ANTHONY "JAY" HUBBARD, 24, of Baltimore, served five years in the Marines and one tour in Fallujah, Iraq, as a military police officer. He left Marine Corps Base Hawaii as a corporal in May 2010 with $25,000 in savings.
Less than a year later, Hubbard had a cocaine and marijuana problem and found himself broke and homeless in Waikiki.
Hubbard now lives in a four-bunk room built for enlisted Navy sailors with three other homeless veterans at U.S. VETS, where he is nearing the end of a nine-week substance abuse program. He is also trying to get into a PTSD program but "the classes are always booked," he said.
Hubbard rarely sleeps and his mind remains filled with images of burning vehicles and rotting Iraqi corpses.
As a military police officer in Fallujah with daily contact with Iraqi civilians, Hubbard was trained to be on alert. Three years later in Kalaeloa, Hubbard still found himself bothered by a car battery that was abandoned near U.S. VETS.
"I know I’m back here in the rear on American soil, but I’m still thinking that everything can harm you," Hubbard said. "I’m still in a combat mindset, thinking that an old car battery can blow us up. If you want to call that PTSD, it is. If it’s not, it’s not. But I still replay scenes and events of the stuff that I’ve seen."

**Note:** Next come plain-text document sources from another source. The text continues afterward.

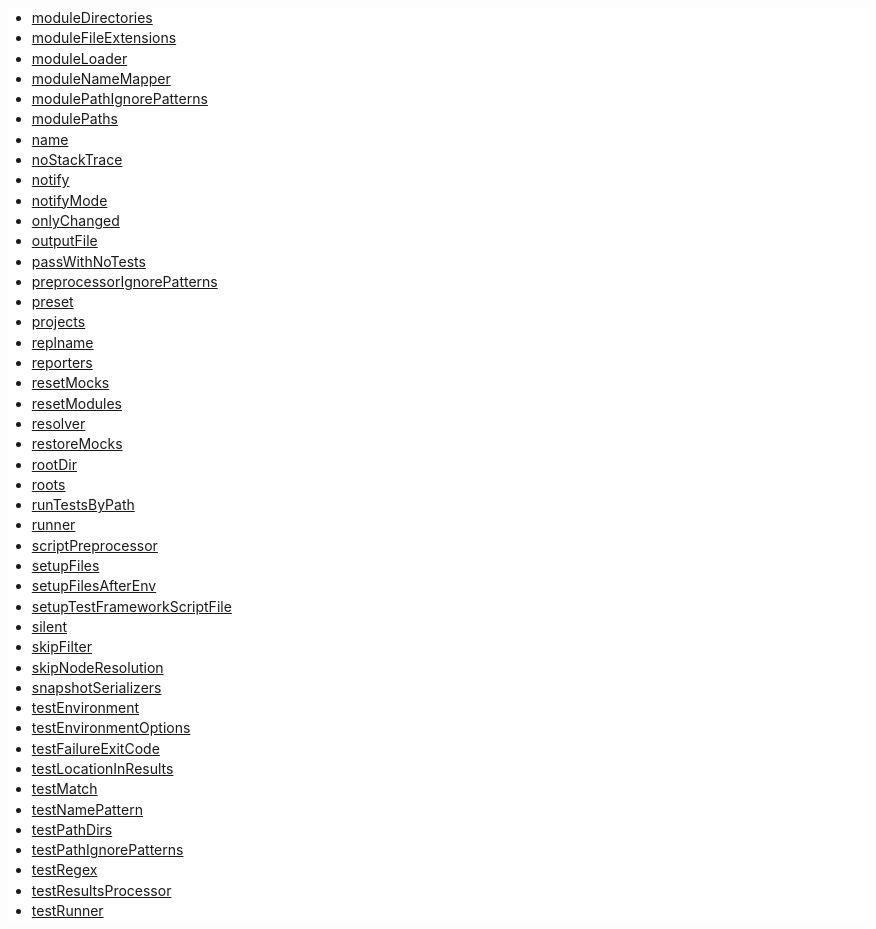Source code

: * [moduleDirectories](_node_modules__types_jest_index_d_.jest.initialoptions.md#optional-moduledirectories)
* [moduleFileExtensions](_node_modules__types_jest_index_d_.jest.initialoptions.md#optional-modulefileextensions)
* [moduleLoader](_node_modules__types_jest_index_d_.jest.initialoptions.md#optional-moduleloader)
* [moduleNameMapper](_node_modules__types_jest_index_d_.jest.initialoptions.md#optional-modulenamemapper)
* [modulePathIgnorePatterns](_node_modules__types_jest_index_d_.jest.initialoptions.md#optional-modulepathignorepatterns)
* [modulePaths](_node_modules__types_jest_index_d_.jest.initialoptions.md#optional-modulepaths)
* [name](_node_modules__types_jest_index_d_.jest.initialoptions.md#optional-name)
* [noStackTrace](_node_modules__types_jest_index_d_.jest.initialoptions.md#optional-nostacktrace)
* [notify](_node_modules__types_jest_index_d_.jest.initialoptions.md#optional-notify)
* [notifyMode](_node_modules__types_jest_index_d_.jest.initialoptions.md#optional-notifymode)
* [onlyChanged](_node_modules__types_jest_index_d_.jest.initialoptions.md#optional-onlychanged)
* [outputFile](_node_modules__types_jest_index_d_.jest.initialoptions.md#optional-outputfile)
* [passWithNoTests](_node_modules__types_jest_index_d_.jest.initialoptions.md#optional-passwithnotests)
* [preprocessorIgnorePatterns](_node_modules__types_jest_index_d_.jest.initialoptions.md#optional-preprocessorignorepatterns)
* [preset](_node_modules__types_jest_index_d_.jest.initialoptions.md#optional-preset)
* [projects](_node_modules__types_jest_index_d_.jest.initialoptions.md#optional-projects)
* [replname](_node_modules__types_jest_index_d_.jest.initialoptions.md#optional-replname)
* [reporters](_node_modules__types_jest_index_d_.jest.initialoptions.md#optional-reporters)
* [resetMocks](_node_modules__types_jest_index_d_.jest.initialoptions.md#optional-resetmocks)
* [resetModules](_node_modules__types_jest_index_d_.jest.initialoptions.md#optional-resetmodules)
* [resolver](_node_modules__types_jest_index_d_.jest.initialoptions.md#optional-resolver)
* [restoreMocks](_node_modules__types_jest_index_d_.jest.initialoptions.md#optional-restoremocks)
* [rootDir](_node_modules__types_jest_index_d_.jest.initialoptions.md#optional-rootdir)
* [roots](_node_modules__types_jest_index_d_.jest.initialoptions.md#optional-roots)
* [runTestsByPath](_node_modules__types_jest_index_d_.jest.initialoptions.md#optional-runtestsbypath)
* [runner](_node_modules__types_jest_index_d_.jest.initialoptions.md#optional-runner)
* [scriptPreprocessor](_node_modules__types_jest_index_d_.jest.initialoptions.md#optional-scriptpreprocessor)
* [setupFiles](_node_modules__types_jest_index_d_.jest.initialoptions.md#optional-setupfiles)
* [setupFilesAfterEnv](_node_modules__types_jest_index_d_.jest.initialoptions.md#optional-setupfilesafterenv)
* [setupTestFrameworkScriptFile](_node_modules__types_jest_index_d_.jest.initialoptions.md#optional-setuptestframeworkscriptfile)
* [silent](_node_modules__types_jest_index_d_.jest.initialoptions.md#optional-silent)
* [skipFilter](_node_modules__types_jest_index_d_.jest.initialoptions.md#optional-skipfilter)
* [skipNodeResolution](_node_modules__types_jest_index_d_.jest.initialoptions.md#optional-skipnoderesolution)
* [snapshotSerializers](_node_modules__types_jest_index_d_.jest.initialoptions.md#optional-snapshotserializers)
* [testEnvironment](_node_modules__types_jest_index_d_.jest.initialoptions.md#optional-testenvironment)
* [testEnvironmentOptions](_node_modules__types_jest_index_d_.jest.initialoptions.md#optional-testenvironmentoptions)
* [testFailureExitCode](_node_modules__types_jest_index_d_.jest.initialoptions.md#optional-testfailureexitcode)
* [testLocationInResults](_node_modules__types_jest_index_d_.jest.initialoptions.md#optional-testlocationinresults)
* [testMatch](_node_modules__types_jest_index_d_.jest.initialoptions.md#optional-testmatch)
* [testNamePattern](_node_modules__types_jest_index_d_.jest.initialoptions.md#optional-testnamepattern)
* [testPathDirs](_node_modules__types_jest_index_d_.jest.initialoptions.md#optional-testpathdirs)
* [testPathIgnorePatterns](_node_modules__types_jest_index_d_.jest.initialoptions.md#optional-testpathignorepatterns)
* [testRegex](_node_modules__types_jest_index_d_.jest.initialoptions.md#optional-testregex)
* [testResultsProcessor](_node_modules__types_jest_index_d_.jest.initialoptions.md#optional-testresultsprocessor)
* [testRunner](_node_modules__types_jest_index_d_.jest.initialoptions.md#optional-testrunner)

Hubbard believes his problems began when he returned to Marine Corps Base Hawaii after his first tour and began smoking marijuana for the first time with other Marines troubled by what they had seen in Iraq.
"A couple of our friends didn’t come back," Hubbard said. "To take the edge off, we’d smoke weed, watch cartoons and eat."

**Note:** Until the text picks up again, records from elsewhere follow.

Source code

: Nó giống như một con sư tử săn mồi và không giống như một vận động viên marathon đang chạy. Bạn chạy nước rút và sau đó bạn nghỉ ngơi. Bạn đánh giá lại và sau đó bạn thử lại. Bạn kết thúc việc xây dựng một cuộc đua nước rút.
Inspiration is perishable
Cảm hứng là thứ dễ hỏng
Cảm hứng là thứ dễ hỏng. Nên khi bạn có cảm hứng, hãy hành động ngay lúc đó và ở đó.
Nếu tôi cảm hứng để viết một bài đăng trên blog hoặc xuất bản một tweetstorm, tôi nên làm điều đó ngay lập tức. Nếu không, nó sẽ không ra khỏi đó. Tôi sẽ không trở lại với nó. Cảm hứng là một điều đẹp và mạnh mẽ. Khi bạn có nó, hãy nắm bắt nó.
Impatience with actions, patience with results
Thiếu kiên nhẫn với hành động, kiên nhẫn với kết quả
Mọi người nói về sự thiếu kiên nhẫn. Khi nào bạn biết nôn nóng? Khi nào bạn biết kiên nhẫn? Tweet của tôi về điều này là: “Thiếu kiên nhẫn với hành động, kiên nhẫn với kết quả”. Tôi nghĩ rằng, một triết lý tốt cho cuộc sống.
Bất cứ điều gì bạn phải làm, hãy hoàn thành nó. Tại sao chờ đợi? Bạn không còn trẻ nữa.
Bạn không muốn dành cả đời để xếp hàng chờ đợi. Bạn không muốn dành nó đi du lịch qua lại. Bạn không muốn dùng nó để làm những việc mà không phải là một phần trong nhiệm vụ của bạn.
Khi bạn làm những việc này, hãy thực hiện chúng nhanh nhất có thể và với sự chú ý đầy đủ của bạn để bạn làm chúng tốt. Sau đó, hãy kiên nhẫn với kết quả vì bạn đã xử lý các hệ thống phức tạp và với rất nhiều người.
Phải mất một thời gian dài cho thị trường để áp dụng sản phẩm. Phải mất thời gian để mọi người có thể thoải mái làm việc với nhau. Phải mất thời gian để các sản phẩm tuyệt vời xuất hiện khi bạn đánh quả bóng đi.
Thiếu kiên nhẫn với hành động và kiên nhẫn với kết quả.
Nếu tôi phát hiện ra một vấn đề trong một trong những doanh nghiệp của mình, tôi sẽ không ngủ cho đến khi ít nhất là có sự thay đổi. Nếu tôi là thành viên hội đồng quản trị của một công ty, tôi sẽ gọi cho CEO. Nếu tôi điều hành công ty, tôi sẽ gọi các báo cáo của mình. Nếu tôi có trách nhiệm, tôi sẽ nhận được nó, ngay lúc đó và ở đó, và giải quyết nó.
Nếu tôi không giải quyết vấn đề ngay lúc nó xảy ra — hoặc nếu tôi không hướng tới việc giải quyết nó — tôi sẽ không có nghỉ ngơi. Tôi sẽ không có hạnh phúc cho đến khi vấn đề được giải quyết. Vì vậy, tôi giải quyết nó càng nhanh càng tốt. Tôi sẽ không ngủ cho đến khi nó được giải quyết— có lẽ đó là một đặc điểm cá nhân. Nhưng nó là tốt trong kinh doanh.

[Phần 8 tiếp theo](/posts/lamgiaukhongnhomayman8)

He began working as a disc jockey and promoter in Waikiki nightclubs, where he began earning thousands of dollars that he often spent on cocaine, marijuana and occasionally Ecstasy.
Hubbard rarely slept and was getting ready to go back to Iraq when he fell during a Marine training hike on the Big Island in 2009. At 5-foot, 5-inches and 150 pounds, exhaustion combined with the weight of a 50-pound pack knocked Hubbard to the ground and left him with a cracked skull, concussion, broken bone in his left wrist and a torn anterior cruciate ligament in his left knee.
He signed up for one more year with the Marines but was assigned to a desk job that occasionally allowed him to work on Humvees.
Asked if he enjoyed his Marine career, Hubbard said, "In the action, yes. Being back in garrison doing office work? No. I didn’t like the boredom."
Once he was out of the Marines — with a chronic drug problem and no permanent home — Hubbard still thought he was doing all right. Then in May a friend drove him to U.S. VETS where Hubbard pays nothing for room, board and treatment
"The military believes in no soldier left behind," Hubbard said. "It’s amazing. There’s no other word for it but amazing."
MARKO JOHNSON, 48, helped direct aircraft traffic aboard the USS Okinawa as a Navy aviation boatswain’s mate handler in the mid-1980s and now searches for homeless veterans on Oahu as one of two outreach case managers at U.S. VETS.
He often gets called to jails, homeless shelters and hospitals to help veterans. But he can just as likely be found searching freeway underpasses and peering into bushes and caves looking for veterans whose honorable or general discharges make them eligible for VA benefits.
As he scours the streets of Oahu in his 2005 Ford Freestyle SUV, Johnson typically meets the same veterans over and over for weeks and months before they accept help.
And now Johnson is finding more Iraq and Afghanistan war veterans and estimates there might be 50 to 60 of them homeless on Oahu.
"There’s definitely an increasing number of younger veterans on the street," Johnson said. "A lot of them suffer from PTSD and the way they tend to deal with it is self medication, heavy drinking and illegal substances and other illicit behavior."
As he meets more and more homeless veterans, Johnson sometimes finds himself having to separate his own emotions from the work he needs to do.
"I do have to remove myself from my feelings," Johnson said. "No veteran who has served honorably defending their country should be left homeless on the very streets that they defended."